Thick flakes were drifting onto the sill, and Sanne’s front garden was barely discernible beneath a deep layer of white.
“Lots. It’s a good job we’re off for a few days and well provisioned.”
“Mm. Git Face is always an option if we get desperate.” Meg lifted her arm so Sanne could tuck herself in.
“He’d be tough as old boots, and we’d have to catch the little swine first,” Sanne said. “He’s proper nippy for an old chook.” She nestled close and rested her head on Meg’s chest.
“True. We should probably go to bed.” Meg’s words were a low rumble beneath Sanne’s ear.
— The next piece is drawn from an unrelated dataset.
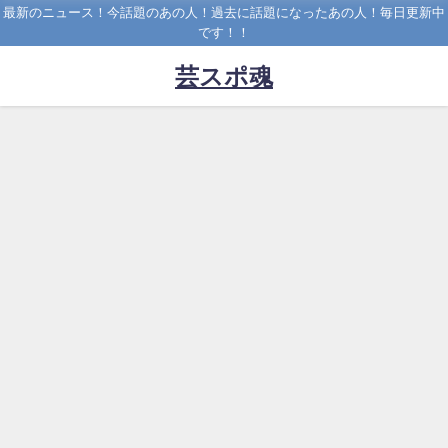
最新のニュース！今話題のあの人！過去に話題になったあの人！毎日更新中
です！！
芸スポ魂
“Probably,” Sanne said, arranging blankets over them. “Or we could sit here in front of the fire and watch the sky until we fall asleep.”
“Okay, I’m going to vote for that.” Meg settled her cheek against the top of Sanne’s head. “I wonder how many Christmases it’s been for us now.”
“I have no idea.” Sanne couldn’t even begin to count them. “Loads. Some better than others.”
“Aye,” Meg said. She was quiet for a few seconds, no doubt remembering a few she’d tried to forget. “San?”
“Only good ones from now on, all right?”
Sanne found Meg’s hand and held it tightly. “Only the very best ones,” she said.